With the assistance of clinic student Meredith Kilburn, Merrick’s Second Amendment right was restored May 17. Gilliam’s was restored May 26.
On Merrick’s behalf, Kilburn submitted a 33-page petition to the Charlottesville Circuit Court, including letters of support from city employees and the parent educator at a local nonprofit that, among other things, helps men become better fathers after their release from jail. Merrick volunteers at that nonprofit, ReadyKids, and became a board member in 2021.

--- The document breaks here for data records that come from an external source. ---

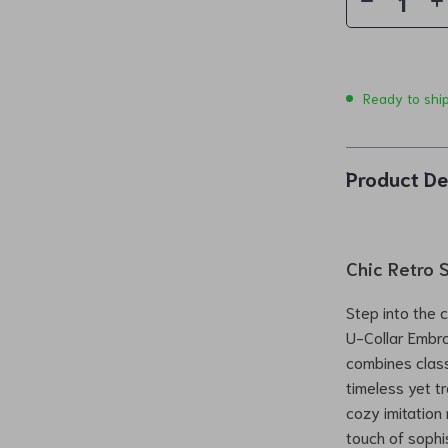
Ready to shi
Product De
Chic Retro 
Step into the 
U-Collar Embro
combines class
timeless yet tr
cozy imitation 
touch of sophi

“All the clients we worked with were absolutely phenomenal people,” Kilburn said.
Helping them regain firearm rights “didn’t even feel like a hard issue for me, because it was clear they deserve every right that every other citizen has, because they do just as much – if not more – for Charlottesville and the community than other people who do have all their rights,” she said.
Merrick, for instance, has put his incarceration and reentry experience to constructive use, by mentoring others. In addition to volunteering at the REAL Dads program at ReadyKids, he founded the Freedom for Felons movement to provide opportunities to formerly incarcerated people who are reentering society, and he hosts a podcast highlighting success stories among this population. Gilliam, serves on the District 9 Re-Entry Steering Committee, works at the Home to Hope program (which provides job training to the previously incarcerated) and volunteers with the Thomas Jefferson Area Crisis Intervention Team.
The Decarceration and Community Reentry Clinic aims to create more of these success stories. With 45,000 laws in the United States regulating people living with convictions – including where they can live and work, how they can engage in the financial sector and with friends and family, and what resources they can access – the need is great.